In Clearwater, Florida, just west of Tampa Bay, a planned new public park has been designed to better connect the city’s downtown with its urban waterfront along the Gulf Intracoastal Waterway.
Called Imagine Clearwater, the $64.5 million, city-owned project will expand a small, existing green space known as Coachman Park into a 24-acre destination filled with recreational amenities ranging from a children’s play area with pop-jet water fountains to an outdoor performance band shell and stage that will feature covered seating beneath a tensile fabric roof for 4,000 people and lawn seating for another 10,000 or so attendees, notes Hamid Sahebkar, P.E., a principal and senior project manager in the Tampa office of the international engineering firm Stantec.
Stantec is responsible for the project’s civil and structural engineering; mechanical, electrical, and plumbing engineering; architecture; interior design; landscape architecture; coastal resiliency analysis; and construction administration services. Skanska USA is the project’s construction manager.
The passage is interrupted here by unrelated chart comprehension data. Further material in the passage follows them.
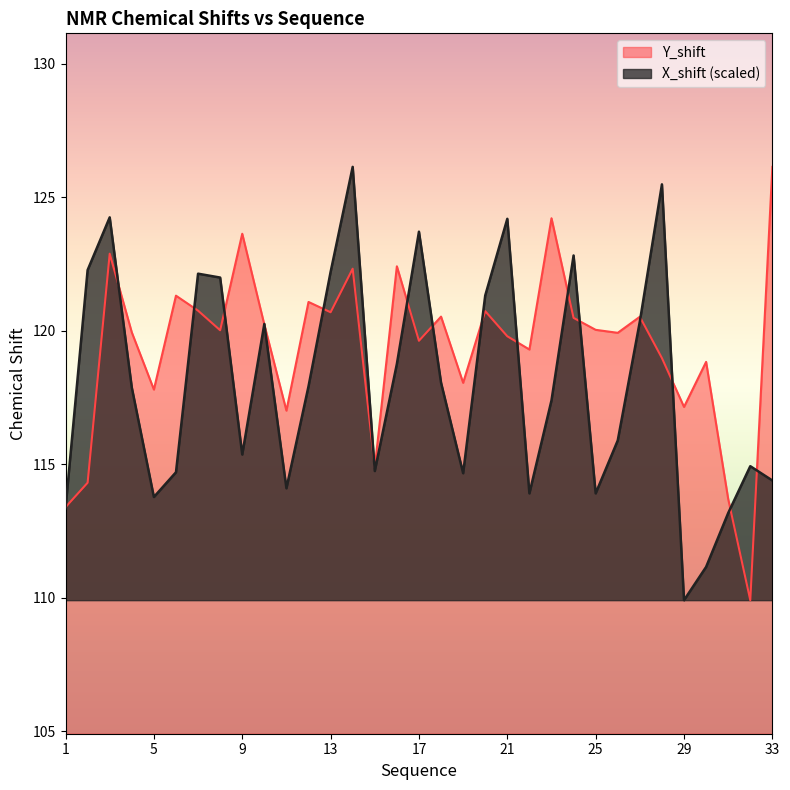

What is the value of the X_shift point at the 8th from the left?

122.0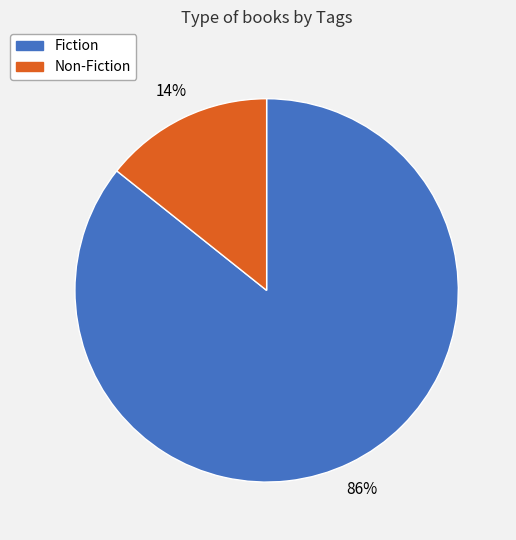

Do Fiction and Non-Fiction together represent more than half of the pie?

Yes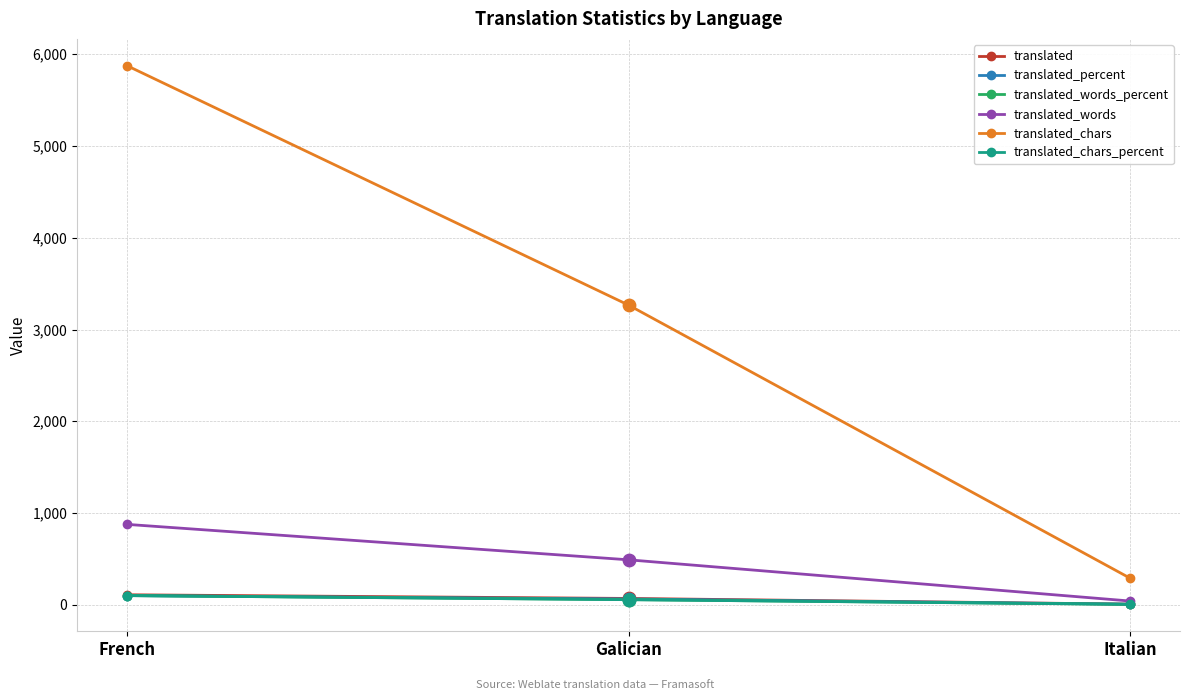

At which category is the sum across all series the highest?

French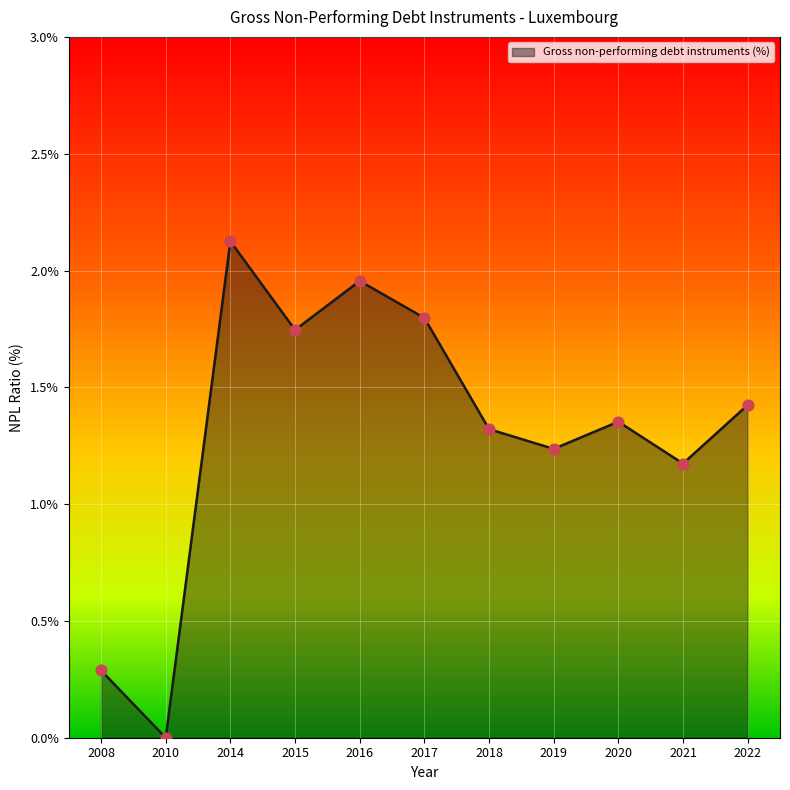

What is the change in value from 2016 to 2019?

-0.7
Work on the site’s utilities has already begun, says Sahebkar, and the park’s expected completion date is roughly at the end of summer 2023.
Underlying utilities
The Imagine Clearwater park is being constructed along the city’s western waterfront, on a property that once housed a department store, now demolished, and which still includes the store’s roughly 6-acre surface parking lot. There is a small existing band shell that will be replaced by the much larger new structure. In addition, there are a few existing paths and some tennis courts, among other amenities. A public library building is adjacent to the park property.
The site’s eastern border features a relatively large change in elevation for a region that is otherwise mostly flat — a roughly 20 ft tall bluff separates the park area from Clearwater’s downtown, Sahebkar notes. A city marina is located nearby, and the overall site lies in the shadow of the Clearwater Memorial Causeway bridge that carries State Road 60 and pedestrian walkways across the Gulf Intracoastal Waterway to connect the city to Clearwater Beach.
The heavily developed areas of Clearwater Beach present challenges to the Imagine Clearwater project because all the utilities that provide electricity, water, natural gas, sewage, and other services to the hotels, restaurants, and various facilities on the beach pass under the site of the new park, explains Sahebkar. A few such lines have been relocated, he adds, but for the most part the park’s facilities had to be designed to avoid these underground obstacles.
At the same time, the park will also take advantage of the presence of the utilities, connecting into the existing lines for the park facility’s power, sanitary sewage, and natural gas needs, for instance. Likewise, the city plans to take advantage of the construction on the site to replace an existing lift station and force main that have reached the end of their useful service lives, Sahebkar adds.
Up and down
The site is currently accessed primarily by automobile, Sahebkar says, but most of the existing parking lot will be replaced with new green spaces. The goal is to improve pedestrian and public transit access, he adds.
To accomplish this, for example, a stepped promenade will lead people down from a new gateway plaza entrance along the bluff, and there are plans for improved bus and trolley service to the site. Fountains and other water features will re-create, at least in spirit, the natural springs that once existed in the area, and walls and other spaces along the bluff walk route will be available for murals and other artistic creations.
A new connection to an existing ramp will also be constructed to help pedestrians access the causeway and the beach, and a new pedestrian access to a water taxi landing is also planned. In addition, an improved connection will be established between the park and the library building, Sahebkar says.
Storms and sustainability
To help protect the site from flooding caused by storms or sea level rise, most of the park will sit at least 1 to 2 ft above the current or proposed Federal Emergency Management Agency required elevations, Sahebkar says. The area around the band shell, on the north end of the park, will be raised even higher, sloping roughly 6 ft up from the water’s edge to accommodate a secondary line of defense in the form of a buried steel sheet pile wall, roughly 13 ft tall, designed to protect the area against erosion. A similar wall will be buried around two new structures toward the south end of the park that will serve as a dockmaster building for the marina and restrooms for park visitors; an existing, smaller dock building will be converted into park offices, Sahebkar says.
A roughly 1.5-acre freshwater artificial lake is planned south of the dockmaster building, primarily for stormwater treatment, Sahebkar notes. But the lake will also feature a walking path, pedestrian bridge, and fountains to make it another park attraction.
Bioswales for stormwater conveyance will be located throughout the site, he adds, and other sustainability-oriented features will include electric vehicle charging stations and solar panels to help power the park’s facilities.